Auditing is conducted not only for the owners but also other stake holders whereas accounting is concluded
by management.
Auditing is based on accounting information which implies that accounting has to be done first and auditing
follows.
An Audit is carried out to ensure that the Statement of financial position (balance Sheet) and the profit
and Loss A/C show a true and fair picture. But, on the other hand, an investigation is carried out on for
some predefined purpose e.g. to know the financial position of the company or its earning capacity.
An Audit is limited only for an examination of the accounts of the concern but the investigation covers
not only examination of accounts, it involves probing deep into the matter and looking for required
information far behind the books whenever necessary.

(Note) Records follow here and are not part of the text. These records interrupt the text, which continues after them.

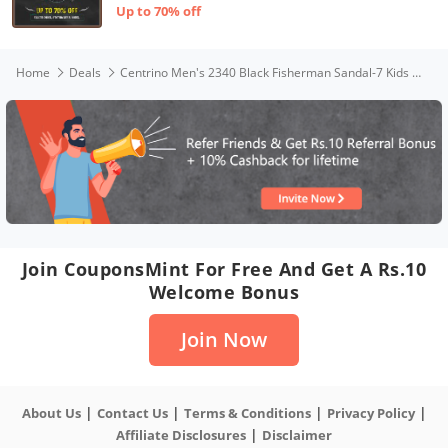
Up to 70% off
Home
Deals
Centrino Men's 2340 Black Fisherman Sandal-7 Kids UK (2340-31)
Join CouponsMint For Free And Get A Rs.10
Welcome Bonus
Join Now
|
|
|
|
About Us
Contact Us
Terms & Conditions
Privacy Policy
|
Affiliate Disclosures
Disclaimer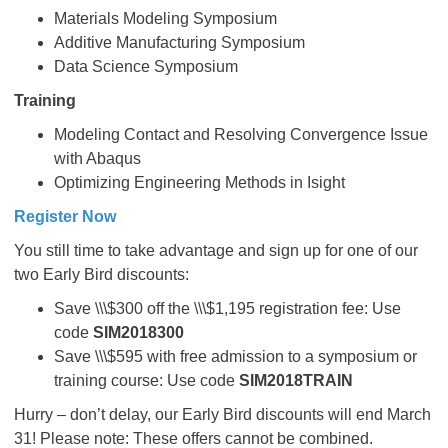
Materials Modeling Symposium
Additive Manufacturing Symposium
Data Science Symposium
Training
Modeling Contact and Resolving Convergence Issue
with Abaqus
Optimizing Engineering Methods in Isight
Register Now
You still time to take advantage and sign up for one of our
two Early Bird discounts:
Save \\\$300 off the \\\$1,195 registration fee: Use
code
SIM2018300
Save \\\$595 with free admission to a symposium or
training course: Use code
SIM2018TRAIN
Hurry – don’t delay, our Early Bird discounts will end March
31! Please note: These offers cannot be combined.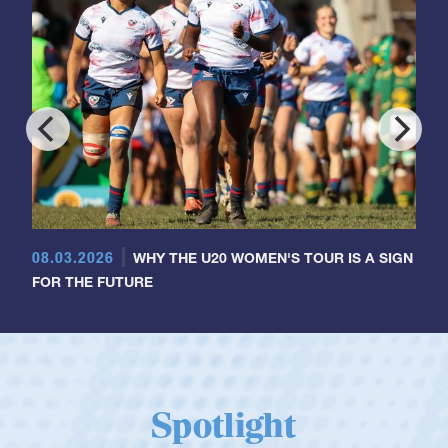
08.03.2026
WHY THE U20 WOMEN'S TOUR IS A SIGN
FOR THE FUTURE
Spotlight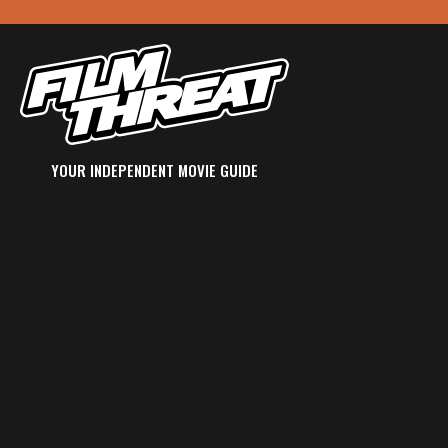
YOUR INDEPENDENT MOVIE GUIDE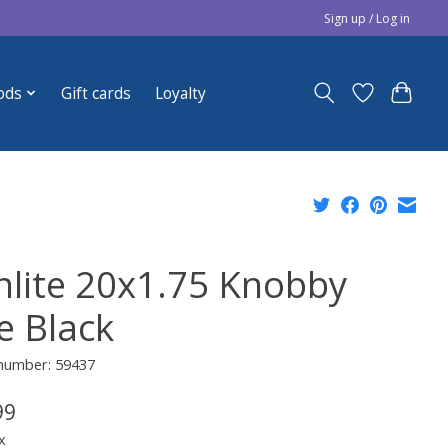
Sign up / Log in
ods
Gift cards
Loyalty
nlite 20x1.75 Knobby
e Black
 number: 59437
99
x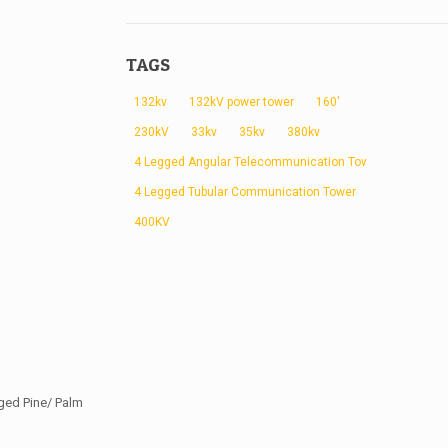
TAGS
132kv
132kV power tower
160'
230kV
33kv
35kv
380kv
4 Legged Angular Telecommunication Tower
4 Legged Tubular Communication Tower
400KV
ged Pine/ Palm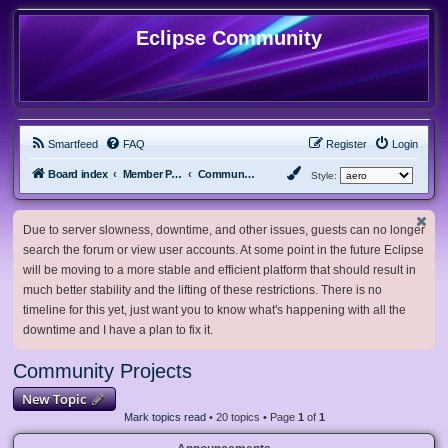
Eclipse Community
Smartfeed
FAQ
Register
Login
Board index
Member Projects
Community Projects
Style:
Due to server slowness, downtime, and other issues, guests can no longer
search the forum or view user accounts. At some point in the future Eclipse
will be moving to a more stable and efficient platform that should result in
much better stability and the lifting of these restrictions. There is no
timeline for this yet, just want you to know what's happening with all the
downtime and I have a plan to fix it.
Community Projects
New Topic
Mark topics read
• 20 topics • Page
1
of
1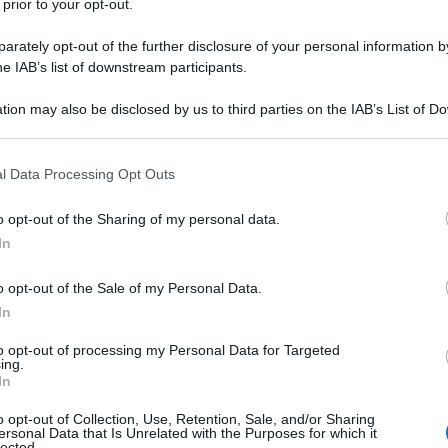
 prior to your opt-out.
rately opt-out of the further disclosure of your personal information by
he IAB’s list of downstream participants.
tion may also be disclosed by us to third parties on the IAB’s List of 
 that may further disclose it to other third parties.
 that this website/app uses one or more Google services and may gath
l Data Processing Opt Outs
including but not limited to your visit or usage behaviour. You may click 
 to Google and its third-party tags to use your data for below specifi
o opt-out of the Sharing of my personal data.
ogle consent section.
In
o opt-out of the Sale of my Personal Data.
In
to opt-out of processing my Personal Data for Targeted
ing.
In
o opt-out of Collection, Use, Retention, Sale, and/or Sharing
ersonal Data that Is Unrelated with the Purposes for which it
lected.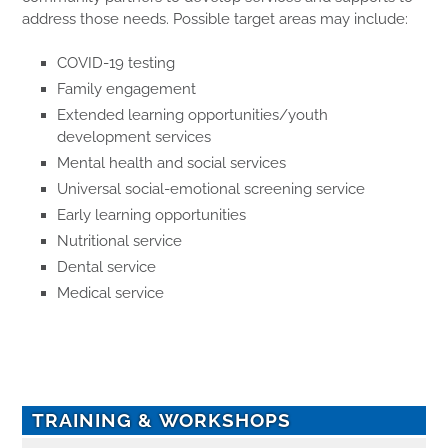
address those needs. Possible target areas may include:
COVID-19 testing
Family engagement
Extended learning opportunities/youth
development services
Mental health and social services
Universal social-emotional screening service
Early learning opportunities
Nutritional service
Dental service
Medical service
TRAINING & WORKSHOPS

The Investigation is not legally compulsory but audit is statutorily compulsory in case of joint stock
companies.
Auditing can only be conducted by a chartered accountant but it is not necessary that an investigator
must be a Chartered accountant.
An audit is always carried out on behalf of the owner of the business, but the investigation may be
conducted on behalf of the proprietor of the business, in case he suspects any fraud, or on behalf of the
outside parties.
An audit always relates to a period of 1 year or 6 months but the investigation may cover several years.
Investigation is done when the books of accounts are already subject to a regular audit i.e. the
investigation starts where the audit ends.
Unlike auditor, an investigator is not bound by accounting conventions, policies and disclosure requirements.